┌─ Data excerpts
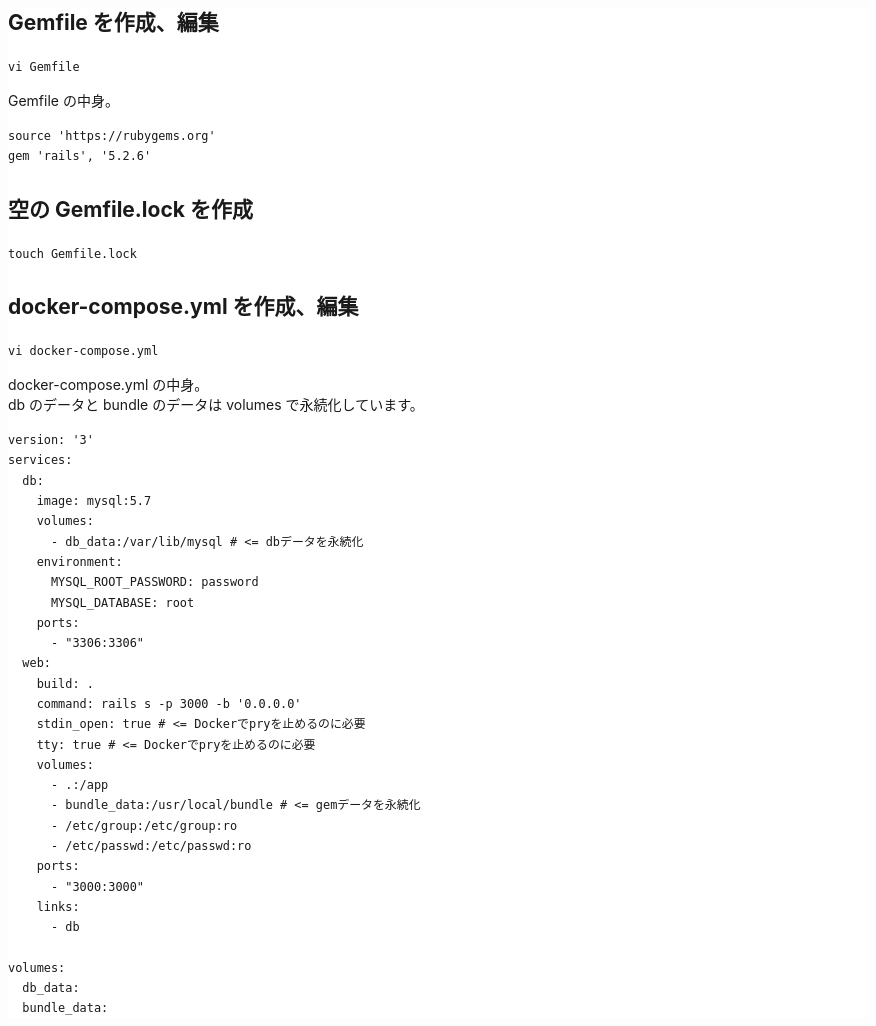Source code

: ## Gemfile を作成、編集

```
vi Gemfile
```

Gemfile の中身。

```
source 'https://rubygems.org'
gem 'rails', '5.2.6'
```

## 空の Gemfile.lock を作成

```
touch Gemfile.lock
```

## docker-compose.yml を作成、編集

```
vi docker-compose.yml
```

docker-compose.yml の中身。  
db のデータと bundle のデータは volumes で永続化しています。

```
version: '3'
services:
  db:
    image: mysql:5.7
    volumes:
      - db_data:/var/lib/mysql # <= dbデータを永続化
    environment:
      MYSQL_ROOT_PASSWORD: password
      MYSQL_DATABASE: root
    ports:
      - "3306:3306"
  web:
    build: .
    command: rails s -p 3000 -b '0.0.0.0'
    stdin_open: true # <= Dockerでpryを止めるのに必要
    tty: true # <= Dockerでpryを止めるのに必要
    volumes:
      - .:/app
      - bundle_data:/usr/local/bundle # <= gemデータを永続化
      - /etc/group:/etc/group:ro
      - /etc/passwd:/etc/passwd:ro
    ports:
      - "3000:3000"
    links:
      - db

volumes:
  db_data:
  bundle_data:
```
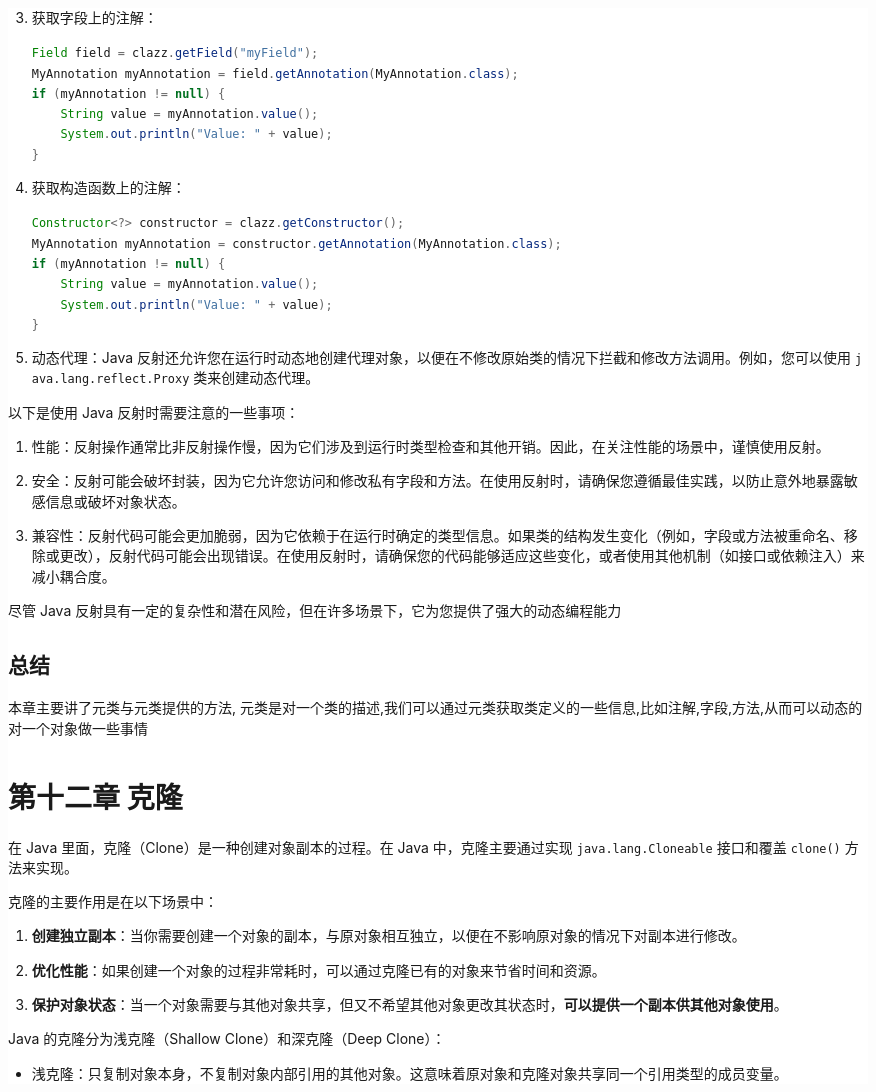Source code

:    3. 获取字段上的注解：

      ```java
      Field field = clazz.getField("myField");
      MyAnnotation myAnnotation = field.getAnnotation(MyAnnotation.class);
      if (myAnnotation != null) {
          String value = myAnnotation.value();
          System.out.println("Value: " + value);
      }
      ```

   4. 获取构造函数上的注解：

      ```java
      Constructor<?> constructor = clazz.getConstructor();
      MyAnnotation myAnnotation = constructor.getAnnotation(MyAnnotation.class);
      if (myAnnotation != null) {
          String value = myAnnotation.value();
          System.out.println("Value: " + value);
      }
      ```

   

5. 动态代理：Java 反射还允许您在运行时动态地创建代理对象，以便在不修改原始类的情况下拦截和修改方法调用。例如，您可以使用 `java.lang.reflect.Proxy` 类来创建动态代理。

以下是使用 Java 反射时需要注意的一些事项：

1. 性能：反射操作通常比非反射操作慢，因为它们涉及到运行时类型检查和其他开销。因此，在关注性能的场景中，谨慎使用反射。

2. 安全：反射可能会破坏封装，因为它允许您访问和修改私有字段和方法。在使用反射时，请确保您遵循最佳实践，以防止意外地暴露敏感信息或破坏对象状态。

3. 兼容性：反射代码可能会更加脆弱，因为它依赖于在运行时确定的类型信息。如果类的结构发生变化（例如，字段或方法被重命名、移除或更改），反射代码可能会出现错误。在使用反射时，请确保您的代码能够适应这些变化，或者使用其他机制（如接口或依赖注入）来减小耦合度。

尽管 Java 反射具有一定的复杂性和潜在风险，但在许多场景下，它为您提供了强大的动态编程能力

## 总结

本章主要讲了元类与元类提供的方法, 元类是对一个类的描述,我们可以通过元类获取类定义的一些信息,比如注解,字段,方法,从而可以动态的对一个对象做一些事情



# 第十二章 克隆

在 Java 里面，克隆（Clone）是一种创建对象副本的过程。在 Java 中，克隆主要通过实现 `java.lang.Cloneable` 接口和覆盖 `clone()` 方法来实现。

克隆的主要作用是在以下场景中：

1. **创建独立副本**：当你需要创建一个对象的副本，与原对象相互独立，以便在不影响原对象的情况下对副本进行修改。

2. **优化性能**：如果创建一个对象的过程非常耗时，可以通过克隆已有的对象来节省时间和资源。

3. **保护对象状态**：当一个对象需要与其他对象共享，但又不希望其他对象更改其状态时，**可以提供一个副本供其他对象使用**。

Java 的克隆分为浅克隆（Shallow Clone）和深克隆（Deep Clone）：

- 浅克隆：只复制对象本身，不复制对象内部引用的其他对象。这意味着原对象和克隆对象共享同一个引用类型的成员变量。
└─
• Aim of the task:
Restate every line of the data above word for word, with the images removed.

• The completed task:
Source code

: ## Gemfile を作成、編集

```
vi Gemfile
```

Gemfile の中身。

```
source 'https://rubygems.org'
gem 'rails', '5.2.6'
```

## 空の Gemfile.lock を作成

```
touch Gemfile.lock
```

## docker-compose.yml を作成、編集

```
vi docker-compose.yml
```

docker-compose.yml の中身。  
db のデータと bundle のデータは volumes で永続化しています。

```
version: '3'
services:
  db:
    image: mysql:5.7
    volumes:
      - db_data:/var/lib/mysql # <= dbデータを永続化
    environment:
      MYSQL_ROOT_PASSWORD: password
      MYSQL_DATABASE: root
    ports:
      - "3306:3306"
  web:
    build: .
    command: rails s -p 3000 -b '0.0.0.0'
    stdin_open: true # <= Dockerでpryを止めるのに必要
    tty: true # <= Dockerでpryを止めるのに必要
    volumes:
      - .:/app
      - bundle_data:/usr/local/bundle # <= gemデータを永続化
      - /etc/group:/etc/group:ro
      - /etc/passwd:/etc/passwd:ro
    ports:
      - "3000:3000"
    links:
      - db

volumes:
  db_data:
  bundle_data:
```
Source code

:    3. 获取字段上的注解：

      ```java
      Field field = clazz.getField("myField");
      MyAnnotation myAnnotation = field.getAnnotation(MyAnnotation.class);
      if (myAnnotation != null) {
          String value = myAnnotation.value();
          System.out.println("Value: " + value);
      }
      ```

   4. 获取构造函数上的注解：

      ```java
      Constructor<?> constructor = clazz.getConstructor();
      MyAnnotation myAnnotation = constructor.getAnnotation(MyAnnotation.class);
      if (myAnnotation != null) {
          String value = myAnnotation.value();
          System.out.println("Value: " + value);
      }
      ```

   

5. 动态代理：Java 反射还允许您在运行时动态地创建代理对象，以便在不修改原始类的情况下拦截和修改方法调用。例如，您可以使用 `java.lang.reflect.Proxy` 类来创建动态代理。

以下是使用 Java 反射时需要注意的一些事项：

1. 性能：反射操作通常比非反射操作慢，因为它们涉及到运行时类型检查和其他开销。因此，在关注性能的场景中，谨慎使用反射。

2. 安全：反射可能会破坏封装，因为它允许您访问和修改私有字段和方法。在使用反射时，请确保您遵循最佳实践，以防止意外地暴露敏感信息或破坏对象状态。

3. 兼容性：反射代码可能会更加脆弱，因为它依赖于在运行时确定的类型信息。如果类的结构发生变化（例如，字段或方法被重命名、移除或更改），反射代码可能会出现错误。在使用反射时，请确保您的代码能够适应这些变化，或者使用其他机制（如接口或依赖注入）来减小耦合度。

尽管 Java 反射具有一定的复杂性和潜在风险，但在许多场景下，它为您提供了强大的动态编程能力

## 总结

本章主要讲了元类与元类提供的方法, 元类是对一个类的描述,我们可以通过元类获取类定义的一些信息,比如注解,字段,方法,从而可以动态的对一个对象做一些事情



# 第十二章 克隆

在 Java 里面，克隆（Clone）是一种创建对象副本的过程。在 Java 中，克隆主要通过实现 `java.lang.Cloneable` 接口和覆盖 `clone()` 方法来实现。

克隆的主要作用是在以下场景中：

1. **创建独立副本**：当你需要创建一个对象的副本，与原对象相互独立，以便在不影响原对象的情况下对副本进行修改。

2. **优化性能**：如果创建一个对象的过程非常耗时，可以通过克隆已有的对象来节省时间和资源。

3. **保护对象状态**：当一个对象需要与其他对象共享，但又不希望其他对象更改其状态时，**可以提供一个副本供其他对象使用**。

Java 的克隆分为浅克隆（Shallow Clone）和深克隆（Deep Clone）：

- 浅克隆：只复制对象本身，不复制对象内部引用的其他对象。这意味着原对象和克隆对象共享同一个引用类型的成员变量。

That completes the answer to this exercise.